◆ About this task ◆
Extend the retirement-planning passage below with new text that picks up right after its final sentence.

The average adult spends 20 years of his or her life in retirement - that’s longer than the average duration of a marriage. A significant portion of life is spent not only in retirement, but preparing for retirement as well. Unfortunately, many individuals have a dream for retirement, but fail to plan accordingly. There’s a lot to consider when thinking about your future, but with careful preparation, you can obtain your ideal retirement. Here are some tasks that should be on your pre-retirement checklist:
When you leave the workforce, you’ll probably have to make some adjustments to your insurance plan. You’re eligible to sign up for Medicare at 65, but you’ll also need a supplemental insurance plan. There are several parts to Medicare. Most people qualify to get Part A for free, which covers hospitals. With a premium, you can be covered for doctors visits with Part B and prescriptions with Part D. In addition to Medicare, you’ll need to choose a supplemental insurance plan. This can often come from an old employer or professional association.
While planning for retirement, you need to track how much you own in assets. Most experts recommend you have $1 million in assets to support a comfortable retirement. Assets include pensions, retirement accounts, and other resources. Also, don’t forget to factor in your debts when counting your assets.
After retirement, your income will become limited to pensions, Social Security, and other sources such as your 401(k). It’s crucial that you calculate your monthly income for retirement so you know how much you can spend. Factor in debts and expenses such as house or car payments, and remember to consider not only gross income but also after-tax income.

(Dataset items)
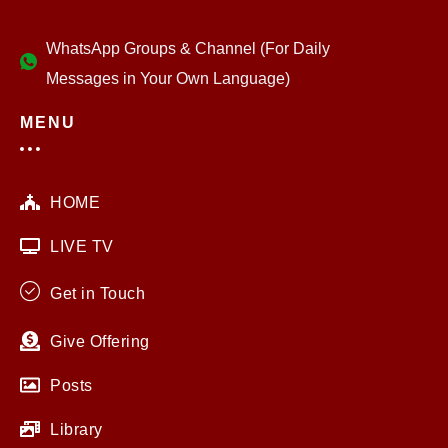
WhatsApp Groups & Channel (For Daily
Messages in Your Own Language)
MENU
HOME
LIVE TV
Get in Touch
Give Offering
Posts
Library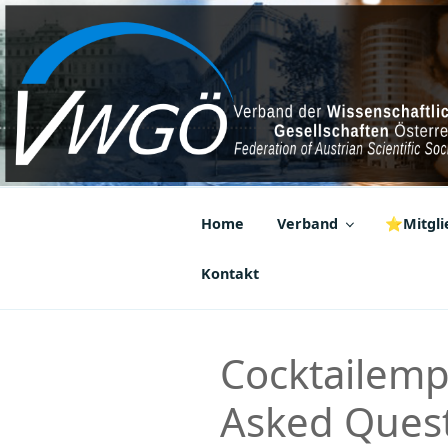
Zum
Inhalt
springen
VWGÖ
Federation of Austrian Scientif
Home
Verband
⭐Mitglie
Kontakt
Cocktailemp
Asked Quest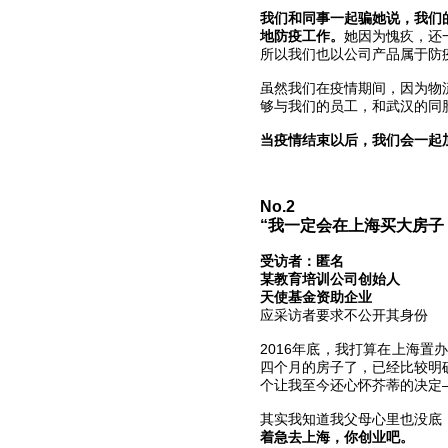
我们和同事一起骗她说，我们
地防疫工作。
她因为愧疚，还
所以我们也以公司产品属于防
虽然我们在疫情期间，因为物
够与我们的员工，和武汉的同
当疫情结束以后，我们会一起
No.2
“我一定会在上海买大房子
受访者：匿名
某教育培训公司创始人
天使基金资助企业
应采访者要求不公开其身份
2016年底，我打算在上海
四个月的房子了，已经比较明
个让我至今还心怀芥蒂的决定
其实我知道我父母心里也没底
着急去上海，你创业吧。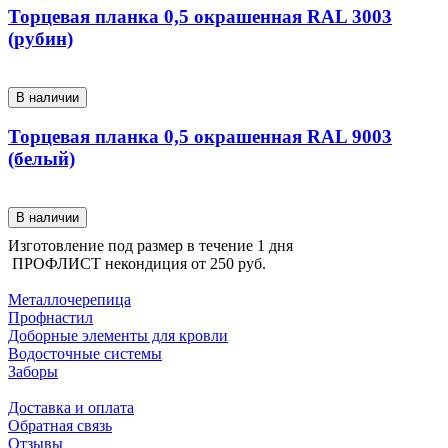
Торцевая планка 0,5 окрашенная RAL 3003
(рубин)
В наличии
Торцевая планка 0,5 окрашенная RAL 9003
(белый)
В наличии
Изготовление под размер в течение 1 дня
ПРОФЛИСТ некондиция от
250 руб.
КАТАЛОГ ПРОДУКЦИИ
Металлочерепица
Профнастил
Доборные элементы для кровли
Водосточные системы
Заборы
ПОКУПАТЕЛЯМ
Доставка и оплата
Обратная связь
Отзывы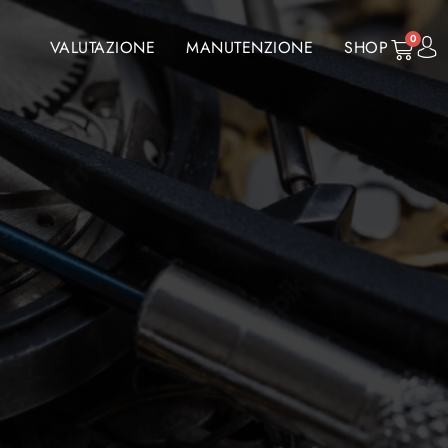
0
VALUTAZIONE
MANUTENZIONE
SHOP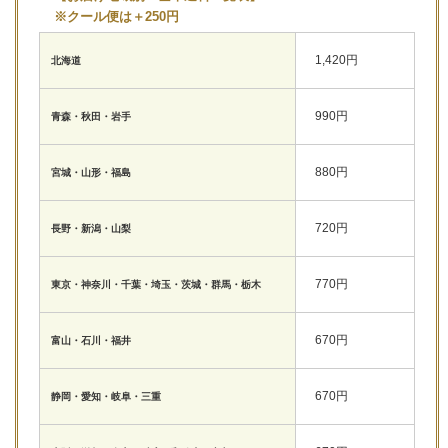
※クール便は＋250円
1,420円
北海道
990円
青森・秋田・岩手
880円
宮城・山形・福島
720円
長野・新潟・山梨
770円
東京・神奈川・千葉・埼玉・茨城・群馬・栃木
670円
富山・石川・福井
670円
静岡・愛知・岐阜・三重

◆ Answer for the task ◆
You are eligible for full Social Security benefits at full retirement age, which is usually 66. However, think of Social Security as a scale - the longer you wait to claim it, the larger your monthly check will be. You can claim Social Security benefits as early as 62, but there is a penalty, and you get a bonus if you wait (up to 70). Note that the average retirement benefit from Social Security is $1,300 month.
Once you’ve figured out your retirement income, create a cushion for unexpected expenses. From large medical bills to hefty home repairs, you need to be prepared to cover these unexpected costs. Also consider supporting grandchildren, leaving an inheritance, the impact of inflation on your plans, or the possibility of outliving your assets.
Create a budget around your income, expenses, and debt that will guide your retirement years. It’s also wise to find ways to cut expenses, including exploring smaller phone plans, reducing leisure spending, or even considering a less costly cable plan.
Don’t step into retirement blind. Craft your plan now to take smart steps for achieving your dream retirement.